To Be a Doctor in a Pandemic


Photo Credit: Danice King

Dr. Riki Ranat has been helping patients during the Coronavirus pandemic. He currently practices medicine in Queens, New York.

Jessica Goode, Staff Writer

Doctors are the people most of us rely on for what we should do during the COVID-19 crisis. Doctors and nurses are out there saving lives and putting their own at risk. Many families worry about their loved ones in the medical field during these times. But for doctors and nurses it is their passion and what they studied.

Because of the rapid spread of COVID-19, hospitals in the New York metropolitan area called for third and fourth year medical students to help hospitals combat the growing number of patients. My cousin Danice’s fiance, Riki Ranat, a fourth year medical student at the American University of the Caribbean School of Medicine, answered this call and began seeing COVID-19 patients at the Danbury Hospital in Connecticut. He and other doctors would see up to 15 patients a day. He said that he was anxious and nervous working with patients.
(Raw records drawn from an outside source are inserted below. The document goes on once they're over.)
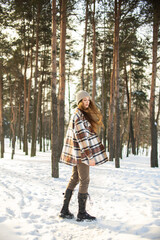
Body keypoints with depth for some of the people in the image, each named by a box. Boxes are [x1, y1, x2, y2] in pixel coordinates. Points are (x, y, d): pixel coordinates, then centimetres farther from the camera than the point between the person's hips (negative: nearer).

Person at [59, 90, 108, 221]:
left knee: (74, 178, 13)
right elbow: (82, 137, -21)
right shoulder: (78, 116, -17)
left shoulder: (83, 114, 14)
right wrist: (89, 156, -22)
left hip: (78, 152, 10)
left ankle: (65, 210, 19)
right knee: (84, 180, -2)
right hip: (81, 151, -10)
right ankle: (82, 213, 7)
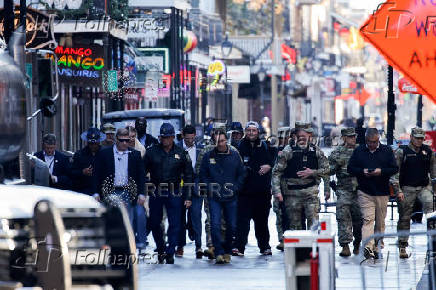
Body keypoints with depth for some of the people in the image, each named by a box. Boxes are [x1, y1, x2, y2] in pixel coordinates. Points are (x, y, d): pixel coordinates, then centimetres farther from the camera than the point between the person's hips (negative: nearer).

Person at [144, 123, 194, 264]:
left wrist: (187, 197, 0)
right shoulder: (152, 152, 3)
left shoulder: (181, 153, 3)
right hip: (155, 193, 1)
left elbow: (188, 176, 5)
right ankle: (161, 250, 26)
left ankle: (170, 253, -1)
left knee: (175, 225, -5)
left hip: (174, 194, -1)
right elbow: (142, 172, 7)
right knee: (154, 223, 8)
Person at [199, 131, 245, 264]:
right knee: (215, 225, -13)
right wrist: (210, 188, -6)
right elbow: (203, 175, 8)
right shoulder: (208, 156, 2)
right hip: (214, 198, -1)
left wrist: (234, 189, -3)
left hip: (231, 198, 1)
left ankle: (227, 251, 23)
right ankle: (219, 253, -11)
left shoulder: (235, 155, 4)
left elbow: (241, 174, 9)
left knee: (231, 226, 6)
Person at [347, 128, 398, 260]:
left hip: (382, 193, 2)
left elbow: (395, 169, 3)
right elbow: (350, 168, 7)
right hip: (365, 192, -2)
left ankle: (377, 248, 17)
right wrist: (362, 172, -11)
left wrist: (381, 171, -14)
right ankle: (368, 246, -28)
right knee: (368, 219, -16)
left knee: (380, 222, 7)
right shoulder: (359, 151, 7)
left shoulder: (387, 151, 7)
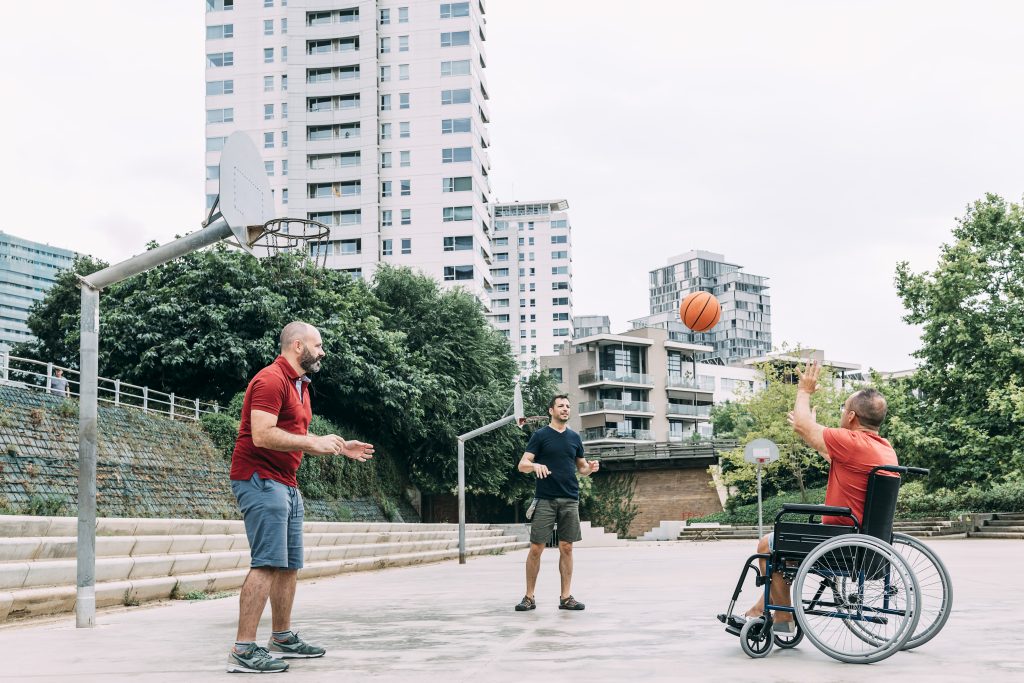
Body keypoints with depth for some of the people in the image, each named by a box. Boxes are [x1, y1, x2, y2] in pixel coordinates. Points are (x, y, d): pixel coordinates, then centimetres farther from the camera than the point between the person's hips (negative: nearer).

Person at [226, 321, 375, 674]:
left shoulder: (300, 385, 19)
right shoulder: (271, 379, -14)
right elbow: (263, 435, -24)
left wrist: (339, 447, 15)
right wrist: (314, 442, -19)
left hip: (286, 484, 10)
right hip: (261, 480, -10)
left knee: (289, 564, 13)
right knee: (267, 564, -15)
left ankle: (283, 638, 23)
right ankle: (243, 650, -14)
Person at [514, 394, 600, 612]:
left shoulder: (574, 437, 13)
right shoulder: (540, 435, 2)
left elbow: (581, 468, 20)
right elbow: (522, 465, -4)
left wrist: (590, 468, -3)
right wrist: (535, 465, -25)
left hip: (570, 500, 3)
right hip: (545, 500, -3)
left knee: (566, 548, 3)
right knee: (536, 548, -4)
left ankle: (566, 597, 9)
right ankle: (529, 597, 5)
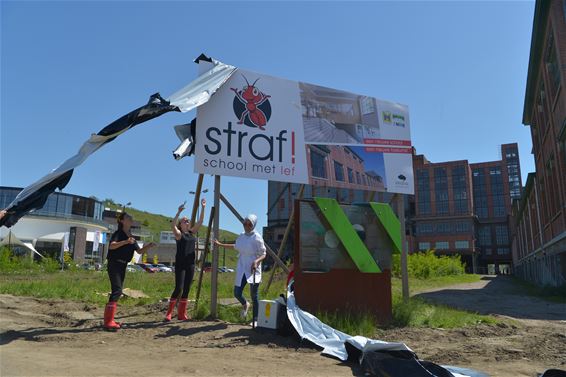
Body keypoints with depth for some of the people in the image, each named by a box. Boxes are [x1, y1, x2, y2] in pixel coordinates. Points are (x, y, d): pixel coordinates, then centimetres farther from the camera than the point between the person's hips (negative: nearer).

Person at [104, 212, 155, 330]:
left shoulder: (131, 237, 15)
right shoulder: (118, 233, -9)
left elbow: (139, 251, 14)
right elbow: (112, 246, -28)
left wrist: (148, 246, -4)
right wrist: (125, 242, -42)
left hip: (123, 265, 9)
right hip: (114, 264, -9)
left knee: (118, 291, 9)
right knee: (117, 290, -16)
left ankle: (109, 319, 17)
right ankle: (108, 321, -15)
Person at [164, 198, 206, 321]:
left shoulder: (191, 233, 13)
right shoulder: (178, 233, -3)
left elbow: (200, 222, 10)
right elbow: (172, 225, -23)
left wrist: (203, 208, 2)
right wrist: (179, 212, -33)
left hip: (191, 264, 6)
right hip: (180, 264, -6)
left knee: (187, 289, 7)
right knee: (179, 288, -9)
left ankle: (182, 313, 15)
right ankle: (169, 313, 4)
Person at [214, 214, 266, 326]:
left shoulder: (257, 238, -11)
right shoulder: (241, 236, 7)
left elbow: (263, 254, -9)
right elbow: (235, 246, 26)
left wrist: (256, 261, -29)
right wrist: (220, 244, 28)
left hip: (253, 270, -5)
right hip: (242, 269, 5)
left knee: (254, 296, -2)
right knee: (237, 293, 1)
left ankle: (255, 319, 14)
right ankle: (245, 305, 35)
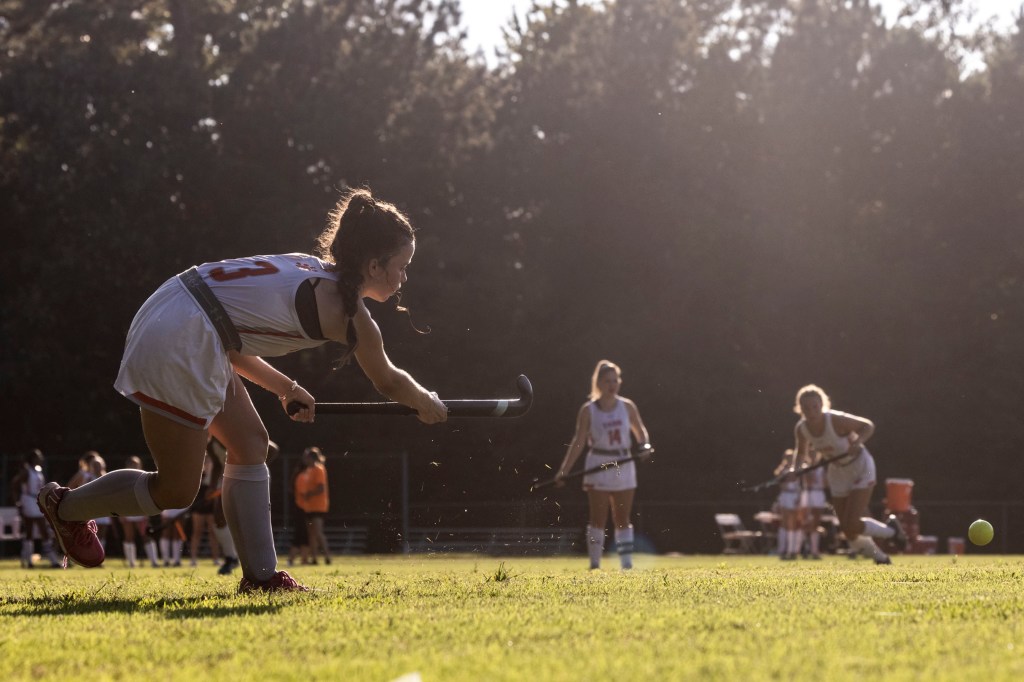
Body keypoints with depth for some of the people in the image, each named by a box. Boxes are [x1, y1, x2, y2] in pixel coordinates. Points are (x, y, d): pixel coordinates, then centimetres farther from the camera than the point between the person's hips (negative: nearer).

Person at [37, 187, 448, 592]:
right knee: (177, 492, 2)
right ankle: (66, 508, 23)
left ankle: (260, 576, 15)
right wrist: (427, 404, 25)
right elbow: (388, 381, 5)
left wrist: (285, 388, 23)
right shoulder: (347, 312, -10)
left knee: (250, 442, 13)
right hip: (176, 349, -10)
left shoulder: (312, 270, 15)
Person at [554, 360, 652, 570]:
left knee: (623, 520, 5)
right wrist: (563, 471, -12)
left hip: (623, 468, 3)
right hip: (598, 468, -3)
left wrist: (644, 446, -7)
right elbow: (578, 442, -6)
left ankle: (626, 564, 8)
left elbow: (640, 430, 15)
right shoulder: (588, 410, -5)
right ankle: (595, 564, 1)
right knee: (598, 520, -3)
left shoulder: (627, 406, 4)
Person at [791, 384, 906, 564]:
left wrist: (857, 442, -37)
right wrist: (799, 466, -18)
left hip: (861, 468, -6)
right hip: (838, 473, 6)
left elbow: (868, 426, -17)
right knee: (848, 532, 4)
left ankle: (891, 530, 10)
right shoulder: (801, 429, -13)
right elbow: (802, 452, 4)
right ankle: (881, 558, 30)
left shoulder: (836, 420, -28)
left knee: (852, 525, -18)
Before COVID-19 Riki was used to working at a desk, listening to what the professor had to say. When he had to go to the hospitals and see all the patients, he had to learn in the moment, which was something hard to grasp. Sadly, Riki and Danice caught COVID-19, or at least think they did, since their illness was not confirmed. They were forced to stay home and rest. The hospital mishandled their test results, but they are sure they had it. Danice described being very tired and having a horrible cough. Her fever was low grade and thankfully the case seemed mild to moderate. Yet, they both had finals to complete. Riki had to complete his medical school finals while Danice was finishing up her MBA at Yale. Riki and Danice completed their finals from home. They still had to do school full time but thankfully they powered through it and graduated. Both of them are feeling better.

As a final note Riki feels, based on his experience treating COVID-19 patients, that we as a country need to be more cautious and follow guidelines. If we don’t do this the number of cases will rise. But if we follow all the rules, the numbers will go down and when the vaccine comes that will benefit us too.